→ Data in this exercise:
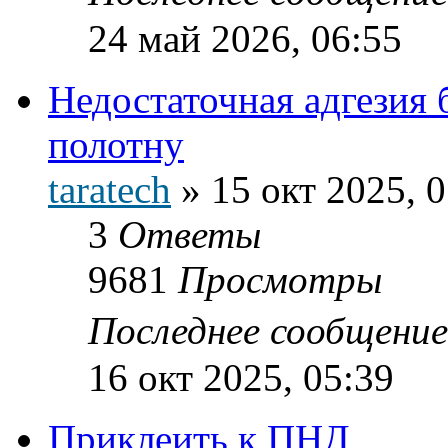
24 май 2026, 06:55
Недостаточная адгезия
полотну
taratech
»
15 окт 2025, 
3
Ответы
9681
Просмотры
Последнее сообщени
16 окт 2025, 05:39
Приклеить к ПНД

→ Problem: Reproduce verbatim every line of text from the records above. Omit the pictures.

→ Solution to this task:
24 май 2026, 06:55
Недостаточная адгезия
полотну
taratech
»
15 окт 2025, 
3
Ответы
9681
Просмотры
Последнее сообщени
16 окт 2025, 05:39
Приклеить к ПНД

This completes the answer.